**Task directions**
Where does the word "Canis" appear in the data? Copy every line that holds it.

--- Provided records Enclosed Below ---

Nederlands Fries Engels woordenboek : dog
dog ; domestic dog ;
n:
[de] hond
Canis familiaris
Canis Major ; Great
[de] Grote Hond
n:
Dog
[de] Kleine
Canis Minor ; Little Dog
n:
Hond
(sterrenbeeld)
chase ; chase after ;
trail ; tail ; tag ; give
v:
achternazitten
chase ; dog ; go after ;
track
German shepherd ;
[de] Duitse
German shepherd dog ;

--- End of Enclosed Provided records ---

**Answer to the exercise**
Canis familiaris
Canis Major ; Great
Canis Minor ; Little Dog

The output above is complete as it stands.